[Exercise goal]
Update the part that opens with the line containing "Write a lens" and closes with the line containing "-0.001445, 0.940636, -0.134978]]" by replacing "every image" with "each photo" and leaving all else unchanged. Omit the pictures from your answer.

[Given data]
====

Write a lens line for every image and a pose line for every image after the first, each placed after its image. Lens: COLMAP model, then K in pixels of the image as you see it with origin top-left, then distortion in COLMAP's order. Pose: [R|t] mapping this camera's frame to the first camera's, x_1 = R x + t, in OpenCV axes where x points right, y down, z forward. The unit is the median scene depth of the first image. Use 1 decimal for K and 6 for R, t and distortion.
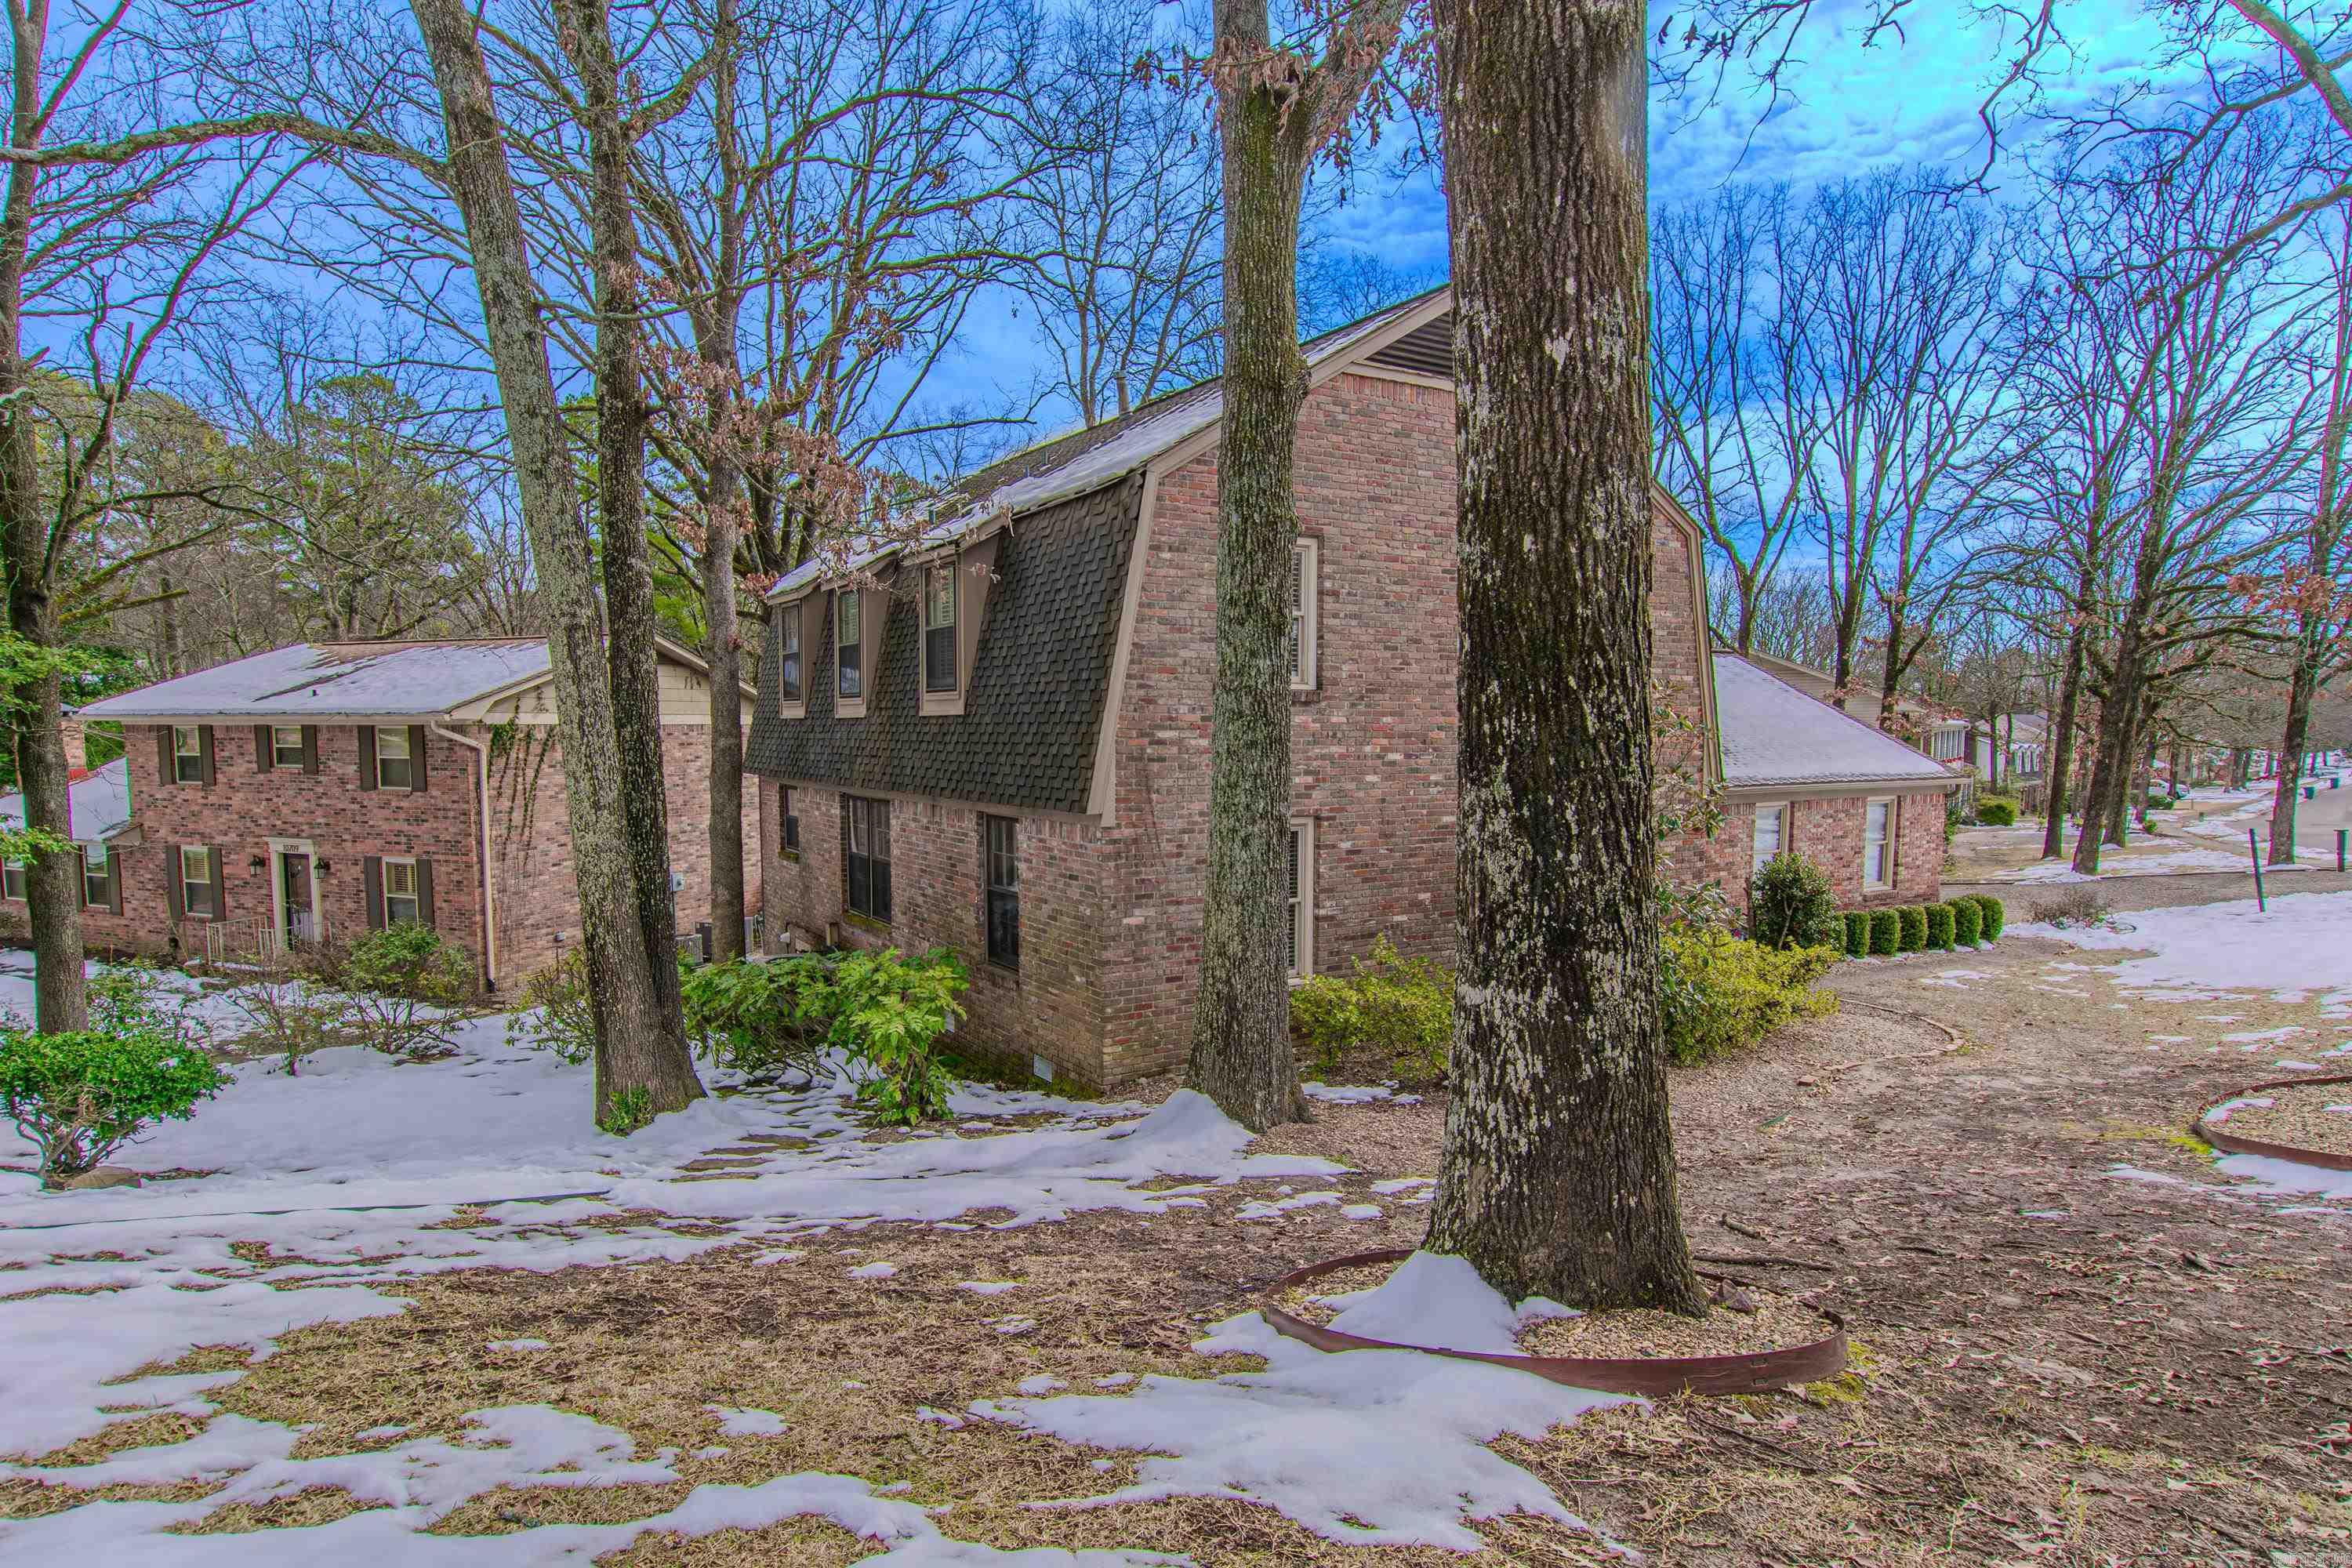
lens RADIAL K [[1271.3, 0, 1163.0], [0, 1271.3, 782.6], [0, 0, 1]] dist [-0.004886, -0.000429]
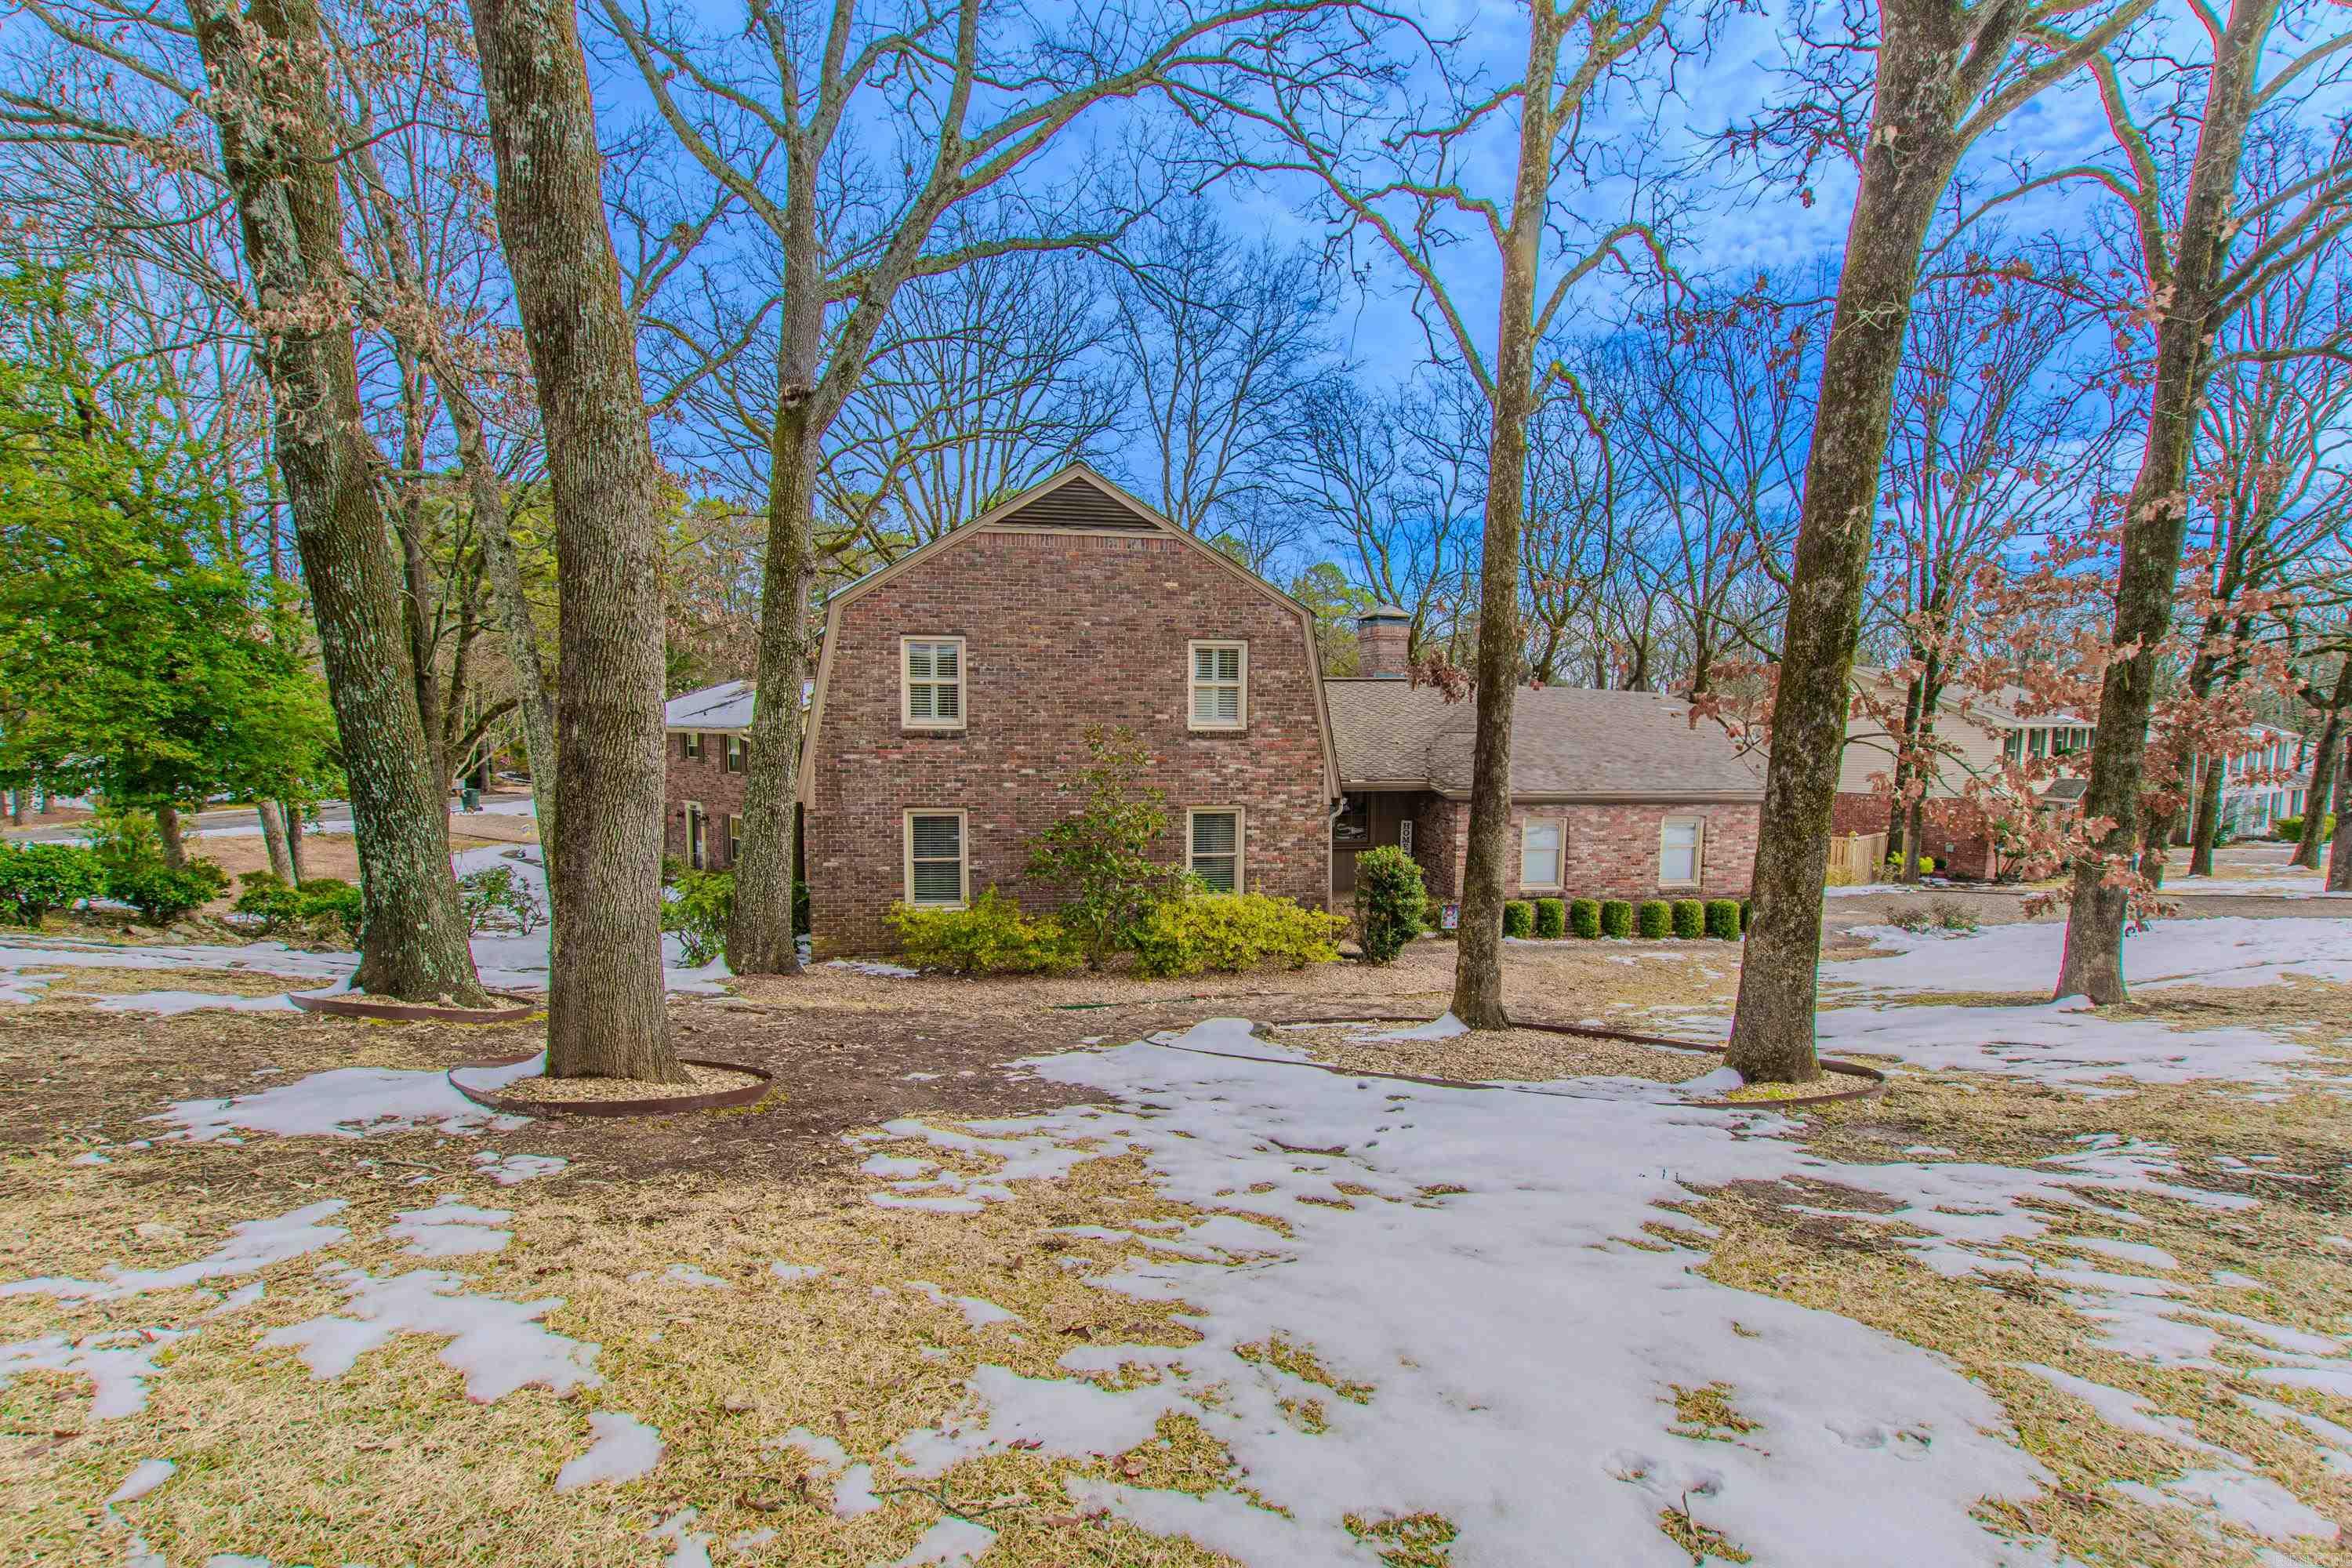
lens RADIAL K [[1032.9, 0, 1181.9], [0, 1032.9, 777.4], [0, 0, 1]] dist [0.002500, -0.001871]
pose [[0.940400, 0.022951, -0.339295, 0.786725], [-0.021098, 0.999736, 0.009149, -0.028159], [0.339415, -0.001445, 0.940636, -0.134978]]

====

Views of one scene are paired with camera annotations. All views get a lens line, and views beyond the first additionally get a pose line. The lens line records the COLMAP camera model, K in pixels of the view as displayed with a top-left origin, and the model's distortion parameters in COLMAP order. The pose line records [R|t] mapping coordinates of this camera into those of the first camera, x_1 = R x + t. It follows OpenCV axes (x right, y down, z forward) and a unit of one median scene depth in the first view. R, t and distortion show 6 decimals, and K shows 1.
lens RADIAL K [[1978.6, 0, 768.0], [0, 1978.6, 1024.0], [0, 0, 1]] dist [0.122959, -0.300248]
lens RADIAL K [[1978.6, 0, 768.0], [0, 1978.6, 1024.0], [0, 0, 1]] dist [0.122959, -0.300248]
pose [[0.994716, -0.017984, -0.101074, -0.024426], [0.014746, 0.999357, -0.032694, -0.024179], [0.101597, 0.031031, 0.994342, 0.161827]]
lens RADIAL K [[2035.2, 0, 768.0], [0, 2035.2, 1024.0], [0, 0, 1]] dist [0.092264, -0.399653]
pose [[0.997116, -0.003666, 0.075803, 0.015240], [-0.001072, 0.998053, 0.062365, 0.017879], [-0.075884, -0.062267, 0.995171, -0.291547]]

====

[Answer to the problem]
Write a lens line for each photo and a pose line for each photo after the first, each placed after its image. Lens: COLMAP model, then K in pixels of the image as you see it with origin top-left, then distortion in COLMAP's order. Pose: [R|t] mapping this camera's frame to the first camera's, x_1 = R x + t, in OpenCV axes where x points right, y down, z forward. The unit is the median scene depth of the first image. Use 1 decimal for K and 6 for R, t and distortion.
lens RADIAL K [[1271.3, 0, 1163.0], [0, 1271.3, 782.6], [0, 0, 1]] dist [-0.004886, -0.000429]
lens RADIAL K [[1032.9, 0, 1181.9], [0, 1032.9, 777.4], [0, 0, 1]] dist [0.002500, -0.001871]
pose [[0.940400, 0.022951, -0.339295, 0.786725], [-0.021098, 0.999736, 0.009149, -0.028159], [0.339415, -0.001445, 0.940636, -0.134978]]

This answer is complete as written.